You might think that modern medical science knows everything there is to know about the human body. But even within the last decade, small, previously unknown organs have been discovered, and there’s one area of human biology that is currently going through a research renaissance, the microbiome. This includes familiar areas such as the gut microbiome, but also the oral microbiome. Inspired in part by recent discoveries of extraneous DNA in the microbiome of soil, Project Research Associate Yuya Kiguchi and his team turned their sights to a large set of saliva samples collected by the Yutaka Suzuki Lab of the Graduate School of Frontier Sciences at the University of Tokyo. They wondered if they might find something similar in human saliva.

“We know there are a lot of different kinds of bacteria in the oral microbiome, but many of their functions and means of carrying out those functions are still unknown,” said Kiguchi. “By exploring this, we discovered Inocles, an example of extrachromosomal DNA – chunks of DNA that exist in cells, in this case bacteria, but outside their main DNA. It’s like finding a book with extra footnotes stapled to it, and we’re just starting to read them to find out what they do.”

Detecting Inocles was not easy, as conventional sequencing methods fragment genetic data, making it impossible to reconstruct large elements. To overcome this, the team applied advanced long-read sequencing techniques, which can capture much longer stretches of DNA. A key breakthrough came from co-first author Nagisa Hamamoto, who developed a method called preNuc to selectively remove human DNA from saliva samples, greatly improving the quality of sequencing long sections of other DNA. This allowed the researchers to assemble for the first time complete Inocle genomes, which turned out were hosted by the bacteria Streptococcus salivarius, though identifying the host itself was a difficult matter.

“The average genome size of Inocle is 350 kilobase pairs, a measure of length for genetic sequences, so it is one of the largest extrachromosomal genetic elements in the human microbiome. Plasmids, other forms of extrachromosomal DNA, are at most a few tens of kilobase pairs,” said Kiguchi. “This long length endows Inocles with genes for various functions, including resistance to oxidative stress, DNA damage repair and cell wall-related genes, possibly involved in adapting to extracellular stress response.”

The team aims to develop stable methods for culturing Inocle-containing bacteria. This will allow them to investigate how Inocles function, whether they can spread between individuals, and how they might influence oral health conditions such as cavities and gum disease.
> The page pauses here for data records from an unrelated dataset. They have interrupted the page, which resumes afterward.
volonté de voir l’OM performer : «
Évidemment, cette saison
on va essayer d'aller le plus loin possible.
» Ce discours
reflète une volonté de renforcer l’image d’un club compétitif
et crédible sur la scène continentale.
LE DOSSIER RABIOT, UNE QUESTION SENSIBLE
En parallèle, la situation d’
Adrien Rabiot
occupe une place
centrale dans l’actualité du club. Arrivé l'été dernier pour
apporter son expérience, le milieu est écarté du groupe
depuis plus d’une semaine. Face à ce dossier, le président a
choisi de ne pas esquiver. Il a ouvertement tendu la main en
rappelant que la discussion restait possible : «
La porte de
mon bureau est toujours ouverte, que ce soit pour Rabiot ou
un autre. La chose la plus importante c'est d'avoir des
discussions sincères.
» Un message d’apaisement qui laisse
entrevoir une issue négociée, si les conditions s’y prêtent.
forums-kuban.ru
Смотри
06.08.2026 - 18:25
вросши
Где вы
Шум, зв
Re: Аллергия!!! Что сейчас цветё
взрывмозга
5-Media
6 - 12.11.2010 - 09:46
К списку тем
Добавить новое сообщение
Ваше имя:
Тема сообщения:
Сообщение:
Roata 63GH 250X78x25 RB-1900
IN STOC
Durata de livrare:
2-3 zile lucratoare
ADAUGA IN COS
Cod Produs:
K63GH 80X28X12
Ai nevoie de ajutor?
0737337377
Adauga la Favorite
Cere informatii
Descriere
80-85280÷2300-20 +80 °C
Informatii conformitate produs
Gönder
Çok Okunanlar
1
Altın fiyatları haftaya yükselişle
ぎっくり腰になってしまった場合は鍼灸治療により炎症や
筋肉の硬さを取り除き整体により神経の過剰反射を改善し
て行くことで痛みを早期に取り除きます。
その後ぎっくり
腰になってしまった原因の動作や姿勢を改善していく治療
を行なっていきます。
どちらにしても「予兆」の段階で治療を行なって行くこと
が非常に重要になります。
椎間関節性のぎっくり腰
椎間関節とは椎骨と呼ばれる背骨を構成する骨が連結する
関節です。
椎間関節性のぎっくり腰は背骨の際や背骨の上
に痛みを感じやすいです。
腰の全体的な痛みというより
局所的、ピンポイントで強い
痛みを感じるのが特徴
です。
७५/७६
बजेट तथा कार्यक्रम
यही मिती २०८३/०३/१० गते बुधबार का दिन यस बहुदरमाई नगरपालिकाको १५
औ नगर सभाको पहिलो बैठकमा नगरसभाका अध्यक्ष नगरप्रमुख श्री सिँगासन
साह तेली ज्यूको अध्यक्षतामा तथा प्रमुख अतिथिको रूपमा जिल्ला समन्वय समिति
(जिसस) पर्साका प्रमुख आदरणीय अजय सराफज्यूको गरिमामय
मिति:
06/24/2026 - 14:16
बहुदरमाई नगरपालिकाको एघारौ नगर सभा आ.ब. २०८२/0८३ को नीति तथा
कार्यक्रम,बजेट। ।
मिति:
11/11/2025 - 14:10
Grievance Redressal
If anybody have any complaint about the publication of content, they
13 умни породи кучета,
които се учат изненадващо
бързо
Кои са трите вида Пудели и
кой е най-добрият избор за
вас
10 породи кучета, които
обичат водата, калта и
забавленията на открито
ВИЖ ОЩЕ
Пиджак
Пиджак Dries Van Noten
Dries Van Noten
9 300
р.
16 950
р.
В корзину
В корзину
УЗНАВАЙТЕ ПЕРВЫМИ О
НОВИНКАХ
Since many Inocle genes remain uncharacterised, researchers will use a mixture of laboratory experiments and also computational simulations such as AlphaFold to predict and model the roles Inocles may play.

“What’s remarkable is that, given the range of the human population the saliva samples represent, we think 74% of all human beings may possess Inocles. And even though the oral microbiome has long been studied, Inocles remained hidden all this time because of technological limitations,” said Kiguchi. “Now that we know they exist, we can begin to explore how they shape the relationship between humans, their resident microbes and our oral health. And there’s even some hints that Inocles might serve as markers for serious diseases like cancer.”